▸ **Objective**
Edit the stretch from the start of the lines through the one containing "title Features (cont.) [141, 112, 1501, 226]" so that "bbox" reads "bounding box", keeping everything else the same, and return only that stretch.

* * * * * * *

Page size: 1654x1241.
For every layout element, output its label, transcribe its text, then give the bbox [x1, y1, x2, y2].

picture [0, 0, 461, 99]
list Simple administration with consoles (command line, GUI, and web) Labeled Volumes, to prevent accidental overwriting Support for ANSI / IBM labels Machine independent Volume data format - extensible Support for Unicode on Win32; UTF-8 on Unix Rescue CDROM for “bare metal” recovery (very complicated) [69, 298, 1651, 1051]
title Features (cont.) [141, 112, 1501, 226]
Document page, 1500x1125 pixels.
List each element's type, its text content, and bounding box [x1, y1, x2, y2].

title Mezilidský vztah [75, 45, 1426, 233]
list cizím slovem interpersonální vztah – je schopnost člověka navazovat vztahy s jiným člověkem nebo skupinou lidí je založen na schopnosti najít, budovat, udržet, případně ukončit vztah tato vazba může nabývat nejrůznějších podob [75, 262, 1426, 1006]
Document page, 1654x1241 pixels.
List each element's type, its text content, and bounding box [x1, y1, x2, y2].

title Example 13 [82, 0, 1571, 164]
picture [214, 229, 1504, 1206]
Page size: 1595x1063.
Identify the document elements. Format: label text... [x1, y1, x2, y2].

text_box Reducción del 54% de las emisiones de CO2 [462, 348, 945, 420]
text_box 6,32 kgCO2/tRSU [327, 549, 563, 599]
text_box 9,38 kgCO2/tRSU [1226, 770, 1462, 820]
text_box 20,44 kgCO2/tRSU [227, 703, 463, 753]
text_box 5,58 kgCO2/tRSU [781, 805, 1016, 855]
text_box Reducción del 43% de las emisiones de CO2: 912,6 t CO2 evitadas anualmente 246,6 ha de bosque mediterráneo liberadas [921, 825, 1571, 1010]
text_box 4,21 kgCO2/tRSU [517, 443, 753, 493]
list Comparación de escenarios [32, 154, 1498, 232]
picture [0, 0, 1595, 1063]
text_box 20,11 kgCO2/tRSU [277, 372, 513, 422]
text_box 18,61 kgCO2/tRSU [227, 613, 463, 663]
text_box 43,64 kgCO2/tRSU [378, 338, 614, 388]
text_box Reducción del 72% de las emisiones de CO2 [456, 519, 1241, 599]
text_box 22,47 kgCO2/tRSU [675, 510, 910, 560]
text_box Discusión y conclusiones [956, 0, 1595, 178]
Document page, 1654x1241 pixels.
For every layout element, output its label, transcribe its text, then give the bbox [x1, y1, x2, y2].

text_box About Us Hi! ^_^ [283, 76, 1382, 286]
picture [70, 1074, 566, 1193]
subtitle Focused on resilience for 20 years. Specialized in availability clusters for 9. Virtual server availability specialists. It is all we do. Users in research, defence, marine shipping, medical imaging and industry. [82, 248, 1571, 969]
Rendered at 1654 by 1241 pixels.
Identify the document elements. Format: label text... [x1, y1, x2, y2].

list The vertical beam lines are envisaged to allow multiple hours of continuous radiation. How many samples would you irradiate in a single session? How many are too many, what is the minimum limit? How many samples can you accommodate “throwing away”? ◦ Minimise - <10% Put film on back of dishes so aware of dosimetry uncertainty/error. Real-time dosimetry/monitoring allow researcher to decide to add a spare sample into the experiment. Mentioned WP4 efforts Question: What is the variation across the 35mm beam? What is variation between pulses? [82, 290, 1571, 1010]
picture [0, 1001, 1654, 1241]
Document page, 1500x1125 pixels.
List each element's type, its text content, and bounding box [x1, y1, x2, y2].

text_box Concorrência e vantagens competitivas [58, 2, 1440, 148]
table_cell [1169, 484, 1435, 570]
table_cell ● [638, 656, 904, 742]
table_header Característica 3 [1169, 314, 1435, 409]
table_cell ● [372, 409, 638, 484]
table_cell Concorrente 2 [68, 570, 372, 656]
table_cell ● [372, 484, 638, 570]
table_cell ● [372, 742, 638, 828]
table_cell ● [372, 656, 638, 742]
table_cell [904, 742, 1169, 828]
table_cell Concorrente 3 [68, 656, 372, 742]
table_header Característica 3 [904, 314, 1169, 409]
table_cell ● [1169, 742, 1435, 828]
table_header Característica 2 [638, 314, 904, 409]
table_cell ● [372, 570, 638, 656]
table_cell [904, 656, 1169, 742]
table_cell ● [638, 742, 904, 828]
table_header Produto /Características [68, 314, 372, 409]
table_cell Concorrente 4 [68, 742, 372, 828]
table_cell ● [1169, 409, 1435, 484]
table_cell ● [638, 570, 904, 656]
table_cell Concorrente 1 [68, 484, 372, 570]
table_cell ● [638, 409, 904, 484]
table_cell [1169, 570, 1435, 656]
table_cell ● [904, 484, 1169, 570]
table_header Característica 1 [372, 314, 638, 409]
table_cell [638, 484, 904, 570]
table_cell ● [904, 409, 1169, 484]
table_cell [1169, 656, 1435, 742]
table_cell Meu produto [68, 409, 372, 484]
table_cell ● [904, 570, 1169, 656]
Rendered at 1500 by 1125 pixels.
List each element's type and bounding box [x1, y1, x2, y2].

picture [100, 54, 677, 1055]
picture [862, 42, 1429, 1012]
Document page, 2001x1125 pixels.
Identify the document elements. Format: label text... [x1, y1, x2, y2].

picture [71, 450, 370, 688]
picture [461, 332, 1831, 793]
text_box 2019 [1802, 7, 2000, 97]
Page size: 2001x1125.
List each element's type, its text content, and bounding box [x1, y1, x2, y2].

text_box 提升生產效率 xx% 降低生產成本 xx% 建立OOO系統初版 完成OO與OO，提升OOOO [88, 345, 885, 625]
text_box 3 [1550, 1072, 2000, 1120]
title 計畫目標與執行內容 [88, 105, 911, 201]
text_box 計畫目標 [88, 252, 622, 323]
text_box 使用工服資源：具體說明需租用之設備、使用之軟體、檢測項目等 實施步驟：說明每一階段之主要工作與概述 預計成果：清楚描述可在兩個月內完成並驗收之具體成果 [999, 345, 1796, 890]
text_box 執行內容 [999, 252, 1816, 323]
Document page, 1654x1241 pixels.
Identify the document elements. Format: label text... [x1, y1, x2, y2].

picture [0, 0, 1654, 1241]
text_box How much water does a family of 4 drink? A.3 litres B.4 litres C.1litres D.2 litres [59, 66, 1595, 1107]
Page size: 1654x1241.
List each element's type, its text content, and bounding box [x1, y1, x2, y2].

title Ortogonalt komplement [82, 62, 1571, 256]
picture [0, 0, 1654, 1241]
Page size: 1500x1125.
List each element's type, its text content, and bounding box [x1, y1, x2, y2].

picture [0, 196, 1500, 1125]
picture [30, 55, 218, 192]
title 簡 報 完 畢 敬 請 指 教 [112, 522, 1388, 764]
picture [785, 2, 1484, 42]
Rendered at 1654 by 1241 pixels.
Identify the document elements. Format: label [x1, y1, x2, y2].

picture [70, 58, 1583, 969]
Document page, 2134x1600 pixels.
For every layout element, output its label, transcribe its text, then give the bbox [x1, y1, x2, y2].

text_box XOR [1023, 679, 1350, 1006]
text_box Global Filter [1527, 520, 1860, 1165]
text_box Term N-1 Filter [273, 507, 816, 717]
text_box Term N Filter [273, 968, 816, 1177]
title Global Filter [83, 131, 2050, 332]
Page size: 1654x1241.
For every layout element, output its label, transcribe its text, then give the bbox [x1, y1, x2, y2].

* * * * * * *

▸ **Solution**
Page size: 1654x1241.
For every layout element, output its label, transcribe its text, then give the bounding box [x1, y1, x2, y2].

picture [0, 0, 461, 99]
list Simple administration with consoles (command line, GUI, and web) Labeled Volumes, to prevent accidental overwriting Support for ANSI / IBM labels Machine independent Volume data format - extensible Support for Unicode on Win32; UTF-8 on Unix Rescue CDROM for “bare metal” recovery (very complicated) [69, 298, 1651, 1051]
title Features (cont.) [141, 112, 1501, 226]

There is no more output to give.